## Supplied records:

↓↓↓

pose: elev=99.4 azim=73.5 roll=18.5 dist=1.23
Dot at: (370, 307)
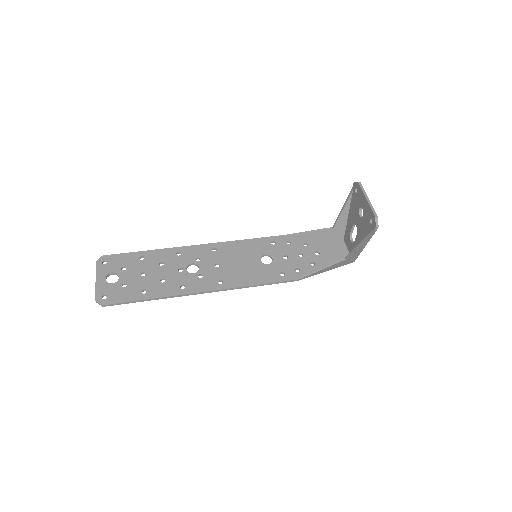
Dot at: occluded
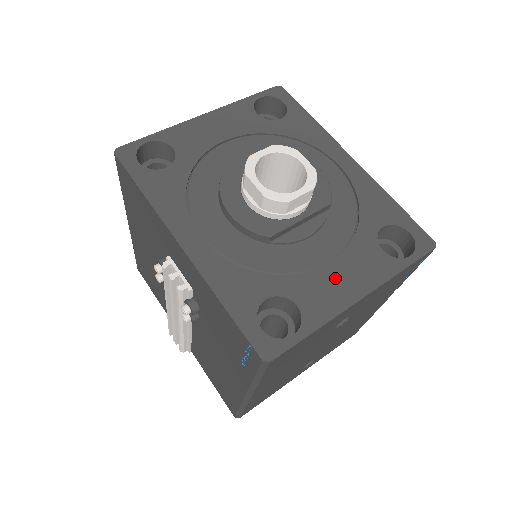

↑↑↑
↓↓↓

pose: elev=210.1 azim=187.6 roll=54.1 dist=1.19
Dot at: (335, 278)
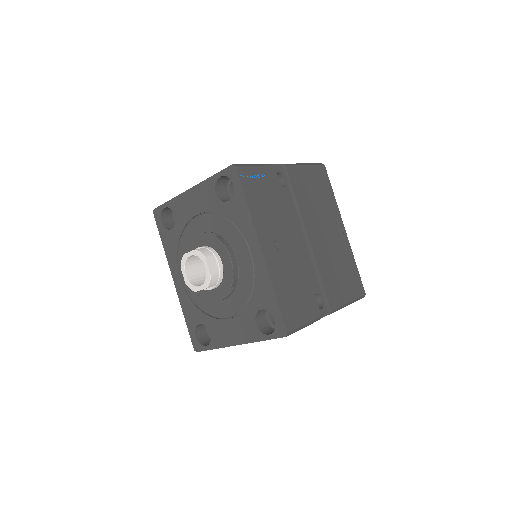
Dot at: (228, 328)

↑↑↑

## Set exercise:
Rewrite the stretch from the line containing "pose: elev=210.1 azim=187.6" through the line containing "Dot at: (228, 328)", substituting "bank" for "roll" and keeping everything else unchanged. Omit the pictures from your answer.

## Finished task:
pose: elev=210.1 azim=187.6 bank=54.1 dist=1.19
Dot at: (335, 278)
Dot at: (228, 328)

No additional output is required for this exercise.